* **Task brief**: Starting at the line with "right eye: (678, 289)", copy each line through the last one below exactly as written, without any pictures.

====

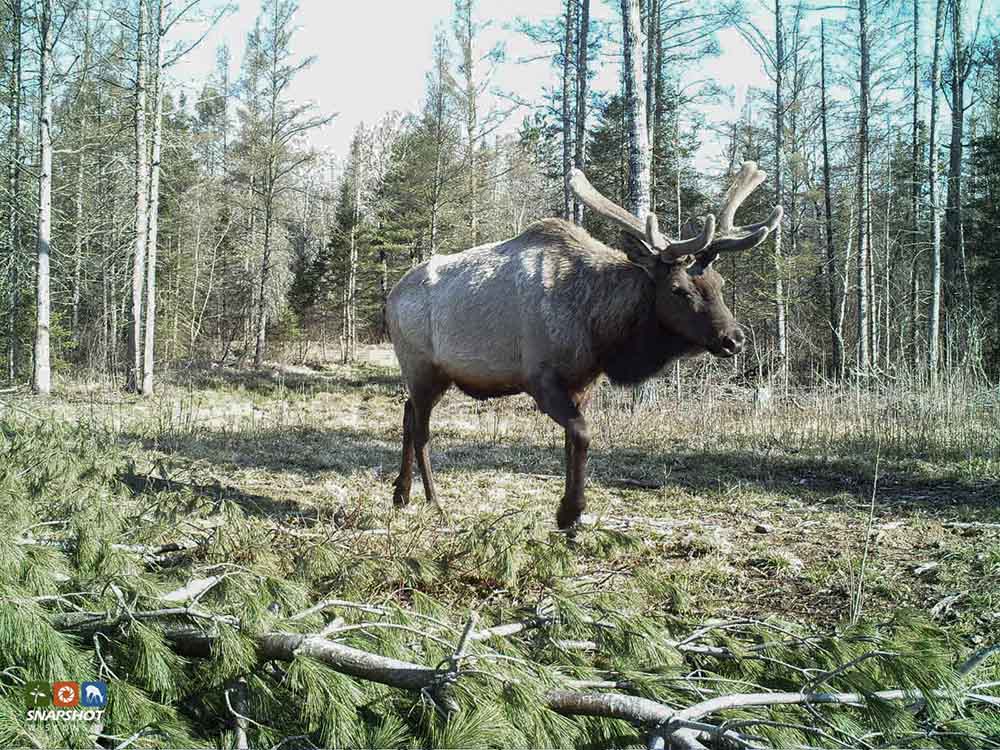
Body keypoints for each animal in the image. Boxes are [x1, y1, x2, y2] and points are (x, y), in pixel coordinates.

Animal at [386, 162, 781, 529]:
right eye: (678, 289)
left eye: (719, 282)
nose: (733, 339)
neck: (599, 332)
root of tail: (391, 296)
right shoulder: (541, 378)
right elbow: (582, 433)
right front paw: (569, 512)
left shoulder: (583, 383)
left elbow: (571, 441)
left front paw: (570, 513)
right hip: (421, 366)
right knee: (421, 431)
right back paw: (434, 502)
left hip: (434, 377)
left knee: (407, 415)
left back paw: (401, 493)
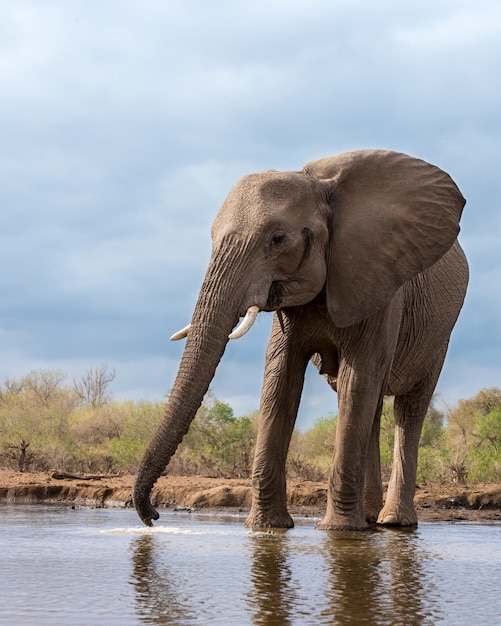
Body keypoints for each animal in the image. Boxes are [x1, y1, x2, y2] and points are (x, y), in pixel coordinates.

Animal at [131, 149, 466, 528]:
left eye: (277, 239)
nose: (154, 515)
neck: (321, 187)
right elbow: (281, 379)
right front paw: (267, 527)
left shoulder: (379, 284)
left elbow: (355, 380)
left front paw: (337, 531)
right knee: (374, 405)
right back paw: (368, 520)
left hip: (440, 334)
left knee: (408, 408)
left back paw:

====

* **Your response**:
right eye: (678, 289)
left eye: (719, 282)
nose: (733, 339)
neck: (599, 332)
root of tail: (391, 296)
right shoulder: (541, 378)
right elbow: (582, 433)
right front paw: (569, 512)
left shoulder: (583, 383)
left elbow: (571, 441)
left front paw: (570, 513)
right hip: (421, 366)
right knee: (421, 431)
right back paw: (434, 502)
left hip: (434, 377)
left knee: (407, 415)
left back paw: (401, 493)
Body keypoints for each animal in the image. Boxes are [x1, y1, x2, y2] and points are (x, y), in pixel coordinates.

Animal at [131, 149, 466, 528]:
left eye: (277, 239)
nose: (154, 515)
neck: (321, 187)
right elbow: (281, 379)
right front paw: (267, 527)
left shoulder: (379, 284)
left elbow: (355, 380)
left front paw: (337, 531)
right knee: (374, 405)
right back paw: (368, 520)
left hip: (440, 334)
left knee: (408, 408)
left back paw:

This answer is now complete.